Interestingly, in the last election, the Republicans were the ones with the women marrying down and the non-traditional roles. At least with the McCains, the age difference likely made up for the economic differences. But in the Palin case, not only are they about the same age, but she is better educated, has a higher profile job, and he takes up the slack, which is typically the woman's role.

commenter said...

For men, for women, it is much more useful to be good at math than to be brave at accepting mortal danger.

maybe for twenty somethings who hang out in groups with a guy or two tagging along.

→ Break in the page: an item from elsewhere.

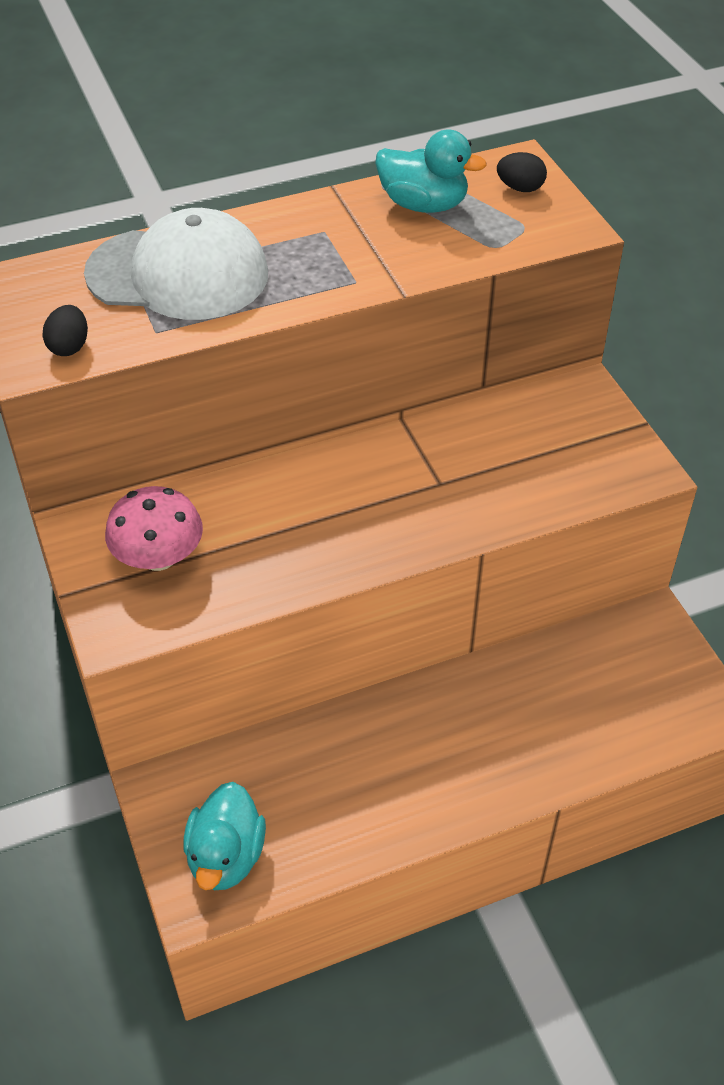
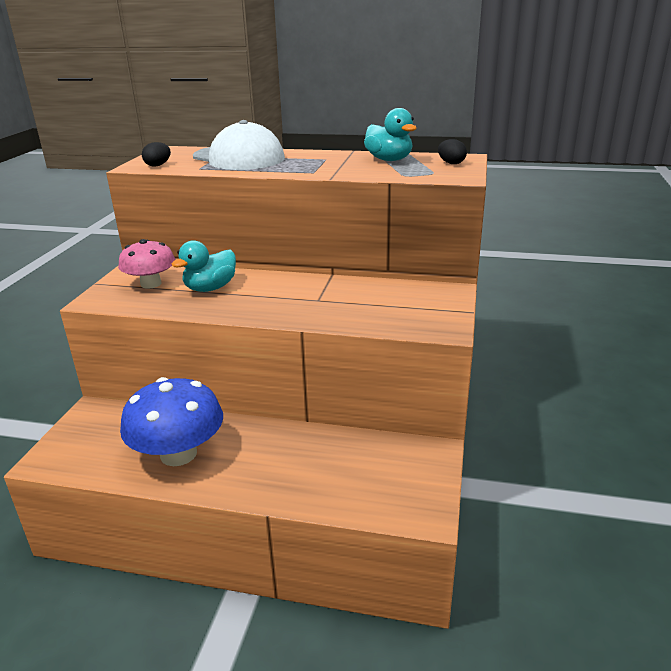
camera: 35 degrees right, 20 degrees down
(226, 856) = (80, 449): turquoise duck -> turquoise duck (210, 288)
(366, 788) = (178, 454): none -> blue mushroom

you aint never been an old lady (old being over 45 in terms of western youth and usefullness) alone without a man or clan and been "approached" on the street and have had to use both, a quick mind and strong legs. Thank goodness for the guy who uses both, too. The stranger on the street who dares to use his prowess to "accidently" check out the feel of a lady's legs only to notice that they were rock solid hard and realize they can kick him in the ass as well as...hmmm... what's the tropicana buzzword on billboards lately..... oh yea squeeze... put on the squeeze. Childbirth canal or something.

amba said...

Give me a fucking break, Harvey.

You mean fistfight-type courage? Sure. There's something kind of artificial about women boxers.

My notion is that women want spiritual equality and that because men have monopolized the spiritual virtues, which actually transcend gender -- e.g. artistic creation, judicial dispassion, courage -- we all get them mixed up with the masculine ones. Harvey thinks courage is for men, and some women think we need women boxers and soldiers (not just mountain climbers, judges, and novelists) to prove spiritual equality.

I practice karate and because I do, it's very clear to me that men (on average) are built for fighting, physically and psychologically, in a way that women are not. And it has at least two purposes, protection and competition.

But that doesn't mean women can't show courage.

amba said...

Seattle: "The young fertile woman with the great boots"?

One a these days these boobs are gonna walk all over you.

amba said...

women are the nurturing sex

If you think it's that sweet and simple (you wish!), read Sarah Blaffer Hrdy.